Annales Geophysicae (Aug 2018)
Data mining for vortices on the Earth's magnetosphere – algorithm application for detection and analysis
Abstract
Unsteady processes in the solar wind–magnetosphere interaction, such as vortices developed at the magnetopause boundary by the Kelvin–Helmholtz instability, may contribute to the process of mass, momentum and energy transfer into the Earth's magnetosphere. The research described in this paper validates an algorithm to automatically detect and characterize vortices based on velocity data from simulations. The vortex identification algorithm (VIA) systematically searches the 3-D velocity fields to identify critical points where the magnitude of the velocity vector vanishes. The velocity gradient tensor is computed and its invariants are used to assess vortex structure in the flow field. We use the Community Coordinated Modeling Center (CCMC) Runs on Request capability to create a series of model runs initialized from the conditions observed by the Cluster mission in the Hwang et al. (2011) analysis of Kelvin–Helmholtz vortices observed during southward interplanetary magnetic field (IMF) conditions.
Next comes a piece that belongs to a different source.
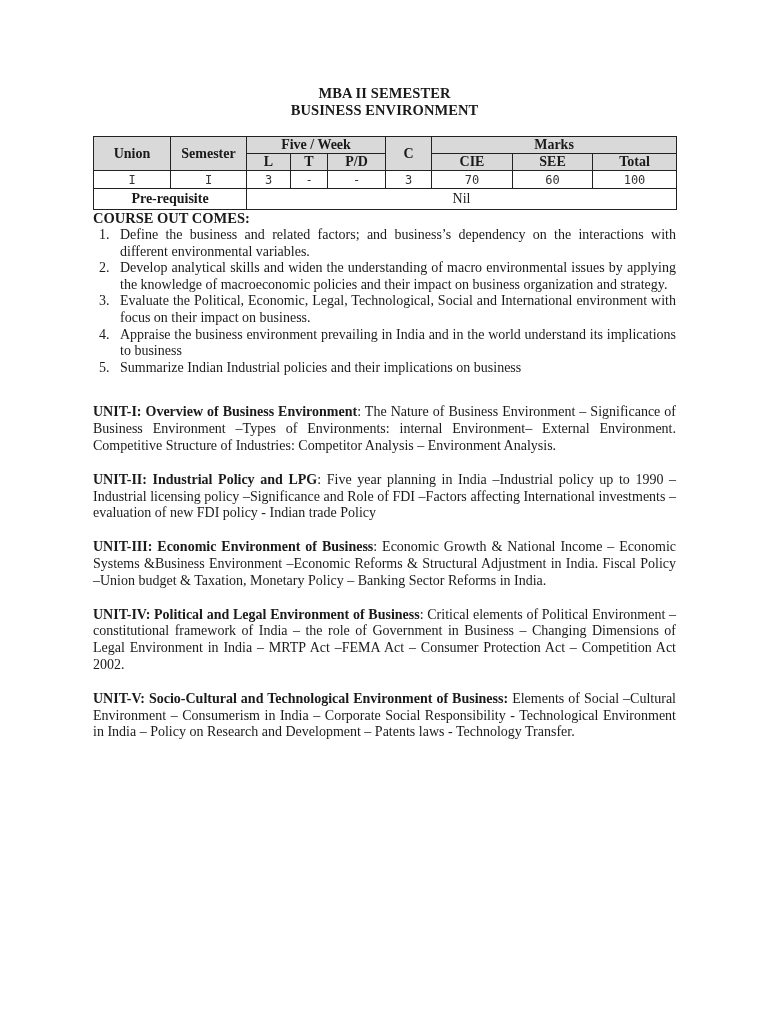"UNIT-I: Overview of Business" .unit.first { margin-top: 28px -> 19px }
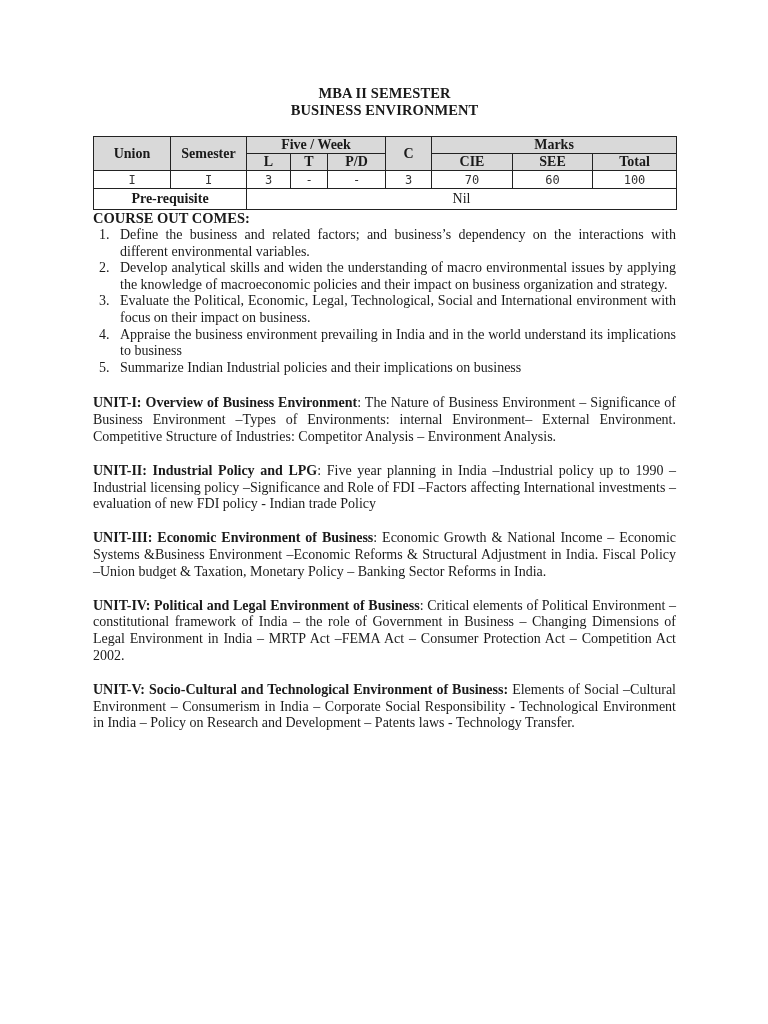"UNIT-V: Socio-Cultural and Technological" b { text: Technological -> Disinvestments }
We analyze further the properties of the vortices found in the runs, including the velocity changes within their motion across the magnetosheath. We also demonstrate the potential of our tool to identify and characterize other transient features (e.g., flux transfer events, FTEs) with vortical internal structures. We find that the vortices are associated with flows on the magnetosheath side of the magnetopause that reach speeds greater than the solar wind speed at the bow shock.